A descriptive survey of the contraceptive attitudes and knowledge of women with SCD in our urban clinic was completed.  The objectives of the research project are to describe contraceptive use, knowledge and attitudes in this population.  We aim to determine how women with SCD view contraception, and to identify barriers to use.
Recruitment occurred in adult and pediatric sickle cell clinic in our urban, academic center. A convenience sample was used to recruit for the survey study.  The survey was electronically administered.

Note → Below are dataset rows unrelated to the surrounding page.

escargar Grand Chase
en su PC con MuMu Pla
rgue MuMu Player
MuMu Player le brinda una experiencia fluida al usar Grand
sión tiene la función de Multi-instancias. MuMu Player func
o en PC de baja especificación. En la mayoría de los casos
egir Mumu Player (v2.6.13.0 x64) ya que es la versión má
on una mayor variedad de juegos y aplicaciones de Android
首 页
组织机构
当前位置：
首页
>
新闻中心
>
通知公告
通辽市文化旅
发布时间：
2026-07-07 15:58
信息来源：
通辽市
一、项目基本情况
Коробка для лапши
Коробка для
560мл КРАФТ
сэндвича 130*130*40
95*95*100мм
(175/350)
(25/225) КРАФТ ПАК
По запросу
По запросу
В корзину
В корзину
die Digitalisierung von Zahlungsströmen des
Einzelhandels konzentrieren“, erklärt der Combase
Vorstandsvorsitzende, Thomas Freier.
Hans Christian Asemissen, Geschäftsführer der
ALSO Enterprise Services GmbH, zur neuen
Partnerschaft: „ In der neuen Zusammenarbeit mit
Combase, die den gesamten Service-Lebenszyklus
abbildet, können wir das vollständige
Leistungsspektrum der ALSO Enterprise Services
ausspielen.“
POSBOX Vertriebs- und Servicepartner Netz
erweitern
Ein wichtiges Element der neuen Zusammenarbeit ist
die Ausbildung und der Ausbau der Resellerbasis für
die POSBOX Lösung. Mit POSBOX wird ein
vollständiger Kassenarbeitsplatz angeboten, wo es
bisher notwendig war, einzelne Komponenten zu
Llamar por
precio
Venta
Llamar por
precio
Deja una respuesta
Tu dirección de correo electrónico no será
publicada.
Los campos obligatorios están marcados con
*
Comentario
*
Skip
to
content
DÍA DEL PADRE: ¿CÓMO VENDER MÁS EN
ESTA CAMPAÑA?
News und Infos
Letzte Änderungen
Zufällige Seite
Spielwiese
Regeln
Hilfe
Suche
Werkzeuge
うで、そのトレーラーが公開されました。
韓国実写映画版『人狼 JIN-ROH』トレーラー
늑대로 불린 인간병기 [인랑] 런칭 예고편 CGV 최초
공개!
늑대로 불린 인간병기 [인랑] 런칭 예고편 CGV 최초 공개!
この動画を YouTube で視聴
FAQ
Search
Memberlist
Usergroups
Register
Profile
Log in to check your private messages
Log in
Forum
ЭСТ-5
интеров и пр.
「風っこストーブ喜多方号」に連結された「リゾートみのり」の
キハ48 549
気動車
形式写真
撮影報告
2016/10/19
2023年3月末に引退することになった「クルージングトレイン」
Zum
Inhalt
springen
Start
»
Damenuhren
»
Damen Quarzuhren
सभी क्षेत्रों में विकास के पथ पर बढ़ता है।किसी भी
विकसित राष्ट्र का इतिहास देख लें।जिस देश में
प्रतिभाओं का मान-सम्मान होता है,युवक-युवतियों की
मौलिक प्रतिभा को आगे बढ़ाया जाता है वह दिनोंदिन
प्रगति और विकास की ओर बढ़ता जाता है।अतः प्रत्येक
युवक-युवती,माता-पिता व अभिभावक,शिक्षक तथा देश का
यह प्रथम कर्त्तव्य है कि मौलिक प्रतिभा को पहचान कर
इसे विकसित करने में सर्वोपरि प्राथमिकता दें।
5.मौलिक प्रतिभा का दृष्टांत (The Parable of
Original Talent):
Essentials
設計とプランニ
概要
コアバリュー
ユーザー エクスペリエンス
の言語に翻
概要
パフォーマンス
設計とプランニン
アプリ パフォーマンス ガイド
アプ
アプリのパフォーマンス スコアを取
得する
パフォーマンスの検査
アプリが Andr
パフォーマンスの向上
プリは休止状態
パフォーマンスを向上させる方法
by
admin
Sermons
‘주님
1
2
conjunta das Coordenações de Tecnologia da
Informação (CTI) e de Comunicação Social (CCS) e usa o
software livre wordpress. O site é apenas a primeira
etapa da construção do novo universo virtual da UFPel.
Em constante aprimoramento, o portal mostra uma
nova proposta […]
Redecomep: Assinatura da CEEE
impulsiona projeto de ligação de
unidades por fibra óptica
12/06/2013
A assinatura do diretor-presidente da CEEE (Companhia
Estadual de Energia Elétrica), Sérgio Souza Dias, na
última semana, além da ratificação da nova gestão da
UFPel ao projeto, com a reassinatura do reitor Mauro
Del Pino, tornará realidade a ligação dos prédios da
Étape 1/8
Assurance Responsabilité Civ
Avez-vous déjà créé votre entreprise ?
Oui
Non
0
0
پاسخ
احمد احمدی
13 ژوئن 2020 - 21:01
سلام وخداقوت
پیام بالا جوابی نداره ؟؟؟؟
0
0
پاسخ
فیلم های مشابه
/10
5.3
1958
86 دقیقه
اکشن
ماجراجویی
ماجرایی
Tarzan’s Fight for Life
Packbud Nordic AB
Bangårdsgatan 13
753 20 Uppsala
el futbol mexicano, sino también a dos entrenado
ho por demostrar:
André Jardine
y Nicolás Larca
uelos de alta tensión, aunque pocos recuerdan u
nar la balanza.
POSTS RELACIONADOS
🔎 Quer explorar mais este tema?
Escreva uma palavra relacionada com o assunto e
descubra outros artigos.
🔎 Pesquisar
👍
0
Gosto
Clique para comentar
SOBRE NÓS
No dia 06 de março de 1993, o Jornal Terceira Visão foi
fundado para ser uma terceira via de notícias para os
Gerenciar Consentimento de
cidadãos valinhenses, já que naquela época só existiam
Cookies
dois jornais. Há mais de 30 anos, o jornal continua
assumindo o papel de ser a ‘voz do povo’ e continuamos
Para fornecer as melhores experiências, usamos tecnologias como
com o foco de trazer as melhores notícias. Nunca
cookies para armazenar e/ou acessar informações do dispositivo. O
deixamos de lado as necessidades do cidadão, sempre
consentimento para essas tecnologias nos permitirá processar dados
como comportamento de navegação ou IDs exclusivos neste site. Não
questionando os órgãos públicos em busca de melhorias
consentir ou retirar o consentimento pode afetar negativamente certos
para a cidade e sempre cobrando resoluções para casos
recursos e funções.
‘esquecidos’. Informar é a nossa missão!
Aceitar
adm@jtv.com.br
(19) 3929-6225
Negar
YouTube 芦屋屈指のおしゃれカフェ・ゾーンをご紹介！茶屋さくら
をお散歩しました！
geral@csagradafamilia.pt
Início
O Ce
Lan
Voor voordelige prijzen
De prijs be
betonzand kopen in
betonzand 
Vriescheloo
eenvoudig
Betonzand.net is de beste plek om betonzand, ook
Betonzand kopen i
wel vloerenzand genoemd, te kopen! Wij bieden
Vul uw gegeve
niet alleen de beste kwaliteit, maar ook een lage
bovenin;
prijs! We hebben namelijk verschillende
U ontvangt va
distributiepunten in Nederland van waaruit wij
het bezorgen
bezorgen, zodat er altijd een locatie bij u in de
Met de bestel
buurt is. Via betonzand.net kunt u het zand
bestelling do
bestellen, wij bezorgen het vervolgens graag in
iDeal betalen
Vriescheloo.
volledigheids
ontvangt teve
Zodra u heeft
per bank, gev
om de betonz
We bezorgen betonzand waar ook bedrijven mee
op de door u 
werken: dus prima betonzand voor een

Analysis of surveys from 54 women with SCD is completed thus far.  The median age of respondents is 35 years old.  Considering pregnancy intention, 55% report history of unintended pregnancy and 74% report they desire no further pregnancies.  While the majority of women (83%) have been told they had a high-risk pregnancy in the past, only 23% report knowledge that there are safety concerns with some contraceptive methods for women with SCD.
Our results show that women with SCD have knowledge deficits regarding the safety and risks of contraception vis-à-vis pregnancy.  Given the recognized risks of unplanned pregnancies in this population, as well as the potential for contraception to improve quality of life and pain, understanding how this population considers and uses birth control is important.